Zero-Downtime Kubernetes Deployments on AWS with EKS
Kubernetes adoption, cost, and on‑prem vs cloud
- Several comments argue many companies use Kubernetes without real need, adding complexity and blocking later moves to bare metal/on‑prem.
- Others say Kubernetes on bare metal (e.g. k3s, Talos) works very well and is far cheaper than cloud instances for the same resources.
- One pragmatic argument for Kubernetes: Helm charts and Kubernetes have become the de‑facto standard for on‑prem packaging, so deviating often incurs extra vendor effort and cost.
Cloud‑specific Kubernetes and migration pain
- Managed cloud K8s (EKS, GKE, etc.) often relies on provider‑specific storage classes, load balancers, and certificate management.
- When moving on‑prem, teams must re‑implement or replace these integrations (e.g., object‑storage‑backed PVCs, Longhorn layout), which is non‑trivial.
Stateful services and databases
- Some advocate running Postgres/Redis/RabbitMQ inside the cluster for tighter control and GitOps-only management.

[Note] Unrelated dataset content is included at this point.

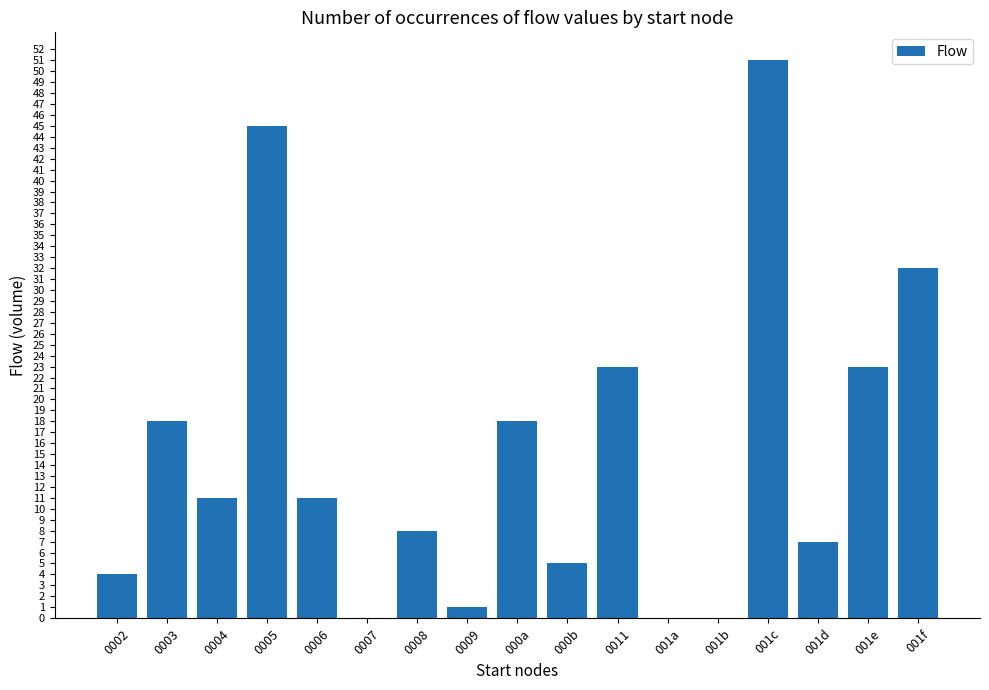

Which label corresponds to the largest value in the chart?

001c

- Others prefer cloud‑managed services (RDS, ElastiCache, SQS) to avoid complex operators and fragile PV/PVC setups; PV resizing and HA are recurring pain points.
EKS/ALB zero‑downtime specifics
- The article’s main issue: AWS Load Balancer Controller plus ALB has a lag between marking pods unready and actually stopping traffic, leading to 502s on rollout.
- Pod Readiness Gates help but do not fully close the timing gap; the controller must also talk to AWS APIs, adding delay.
- Some question whether the article’s approach is necessary, but others report similar errors and paranoia about ELB logs.
Graceful shutdown and “lame duck” patterns
- Common pattern: preStop hook triggers “lame duck” mode (fail readiness, keep serving existing requests, close keep‑alive connections), then terminate.
- Several describe using a dedicated signal (e.g., SIGUSR1) before SIGTERM so the app can stop being “ready” without being killed.
- Newer Kubernetes supports
lifecycle.preStop.sleep.seconds, removing the need for an explicitsleepbinary. - There is concern that frameworks and typical SIGTERM handlers rarely get this right by default.
Complexity, design warts, and workarounds
- Critics call it a “travesty” that the state‑of‑the‑art orchestrator needs explicit sleeps to avoid dropped traffic, contrasting with older two‑phase deployment systems.
- Others respond that orchestration and LB integration are hard and that Kubernetes gives strong health‑check and observability primitives, though with sharp edges.
- Annotation‑driven configuration (e.g., for AWS integrations) is widely disliked as “magic” and hard to validate.
- SubPath/ConfigMap behaviour and config‑driven restarts are cited as surprising, requiring hash annotations or tools like Kustomize.
Alternatives and higher‑level platforms
- AWS ECS and Google Cloud Run are praised as “it just works” solutions for many stateless workloads, with far less operational overhead than Kubernetes.
- Some who moved from K8s to ECS are happy; others miss Kubernetes’ richer UX and ecosystem.
- Ingress‑Nginx or service meshes (Istio) can handle graceful draining better than ALB alone, at the cost of more components.
- Tools like Argo Rollouts, Porter, and custom CRDs are used to hide some of the underlying complexity.
GitOps vs IaC and AWS integration
- One camp claims an all‑in‑cluster GitOps setup (Flux/Kustomize) reduces “IaC overhead”; others counter that GitOps is IaC, and you still need Terraform/CDK for clusters and external services.
- AWS Controllers for Kubernetes (ACK) and pod identities are mentioned as ways to manage AWS resources (e.g., S3) via Kubernetes CRDs instead of Terraform.
Open issues
- Handling very long‑lived client connections during rollout is raised as an unsolved problem; it’s unclear from the discussion whether existing “lame duck” strategies scale to connections lasting minutes or hours.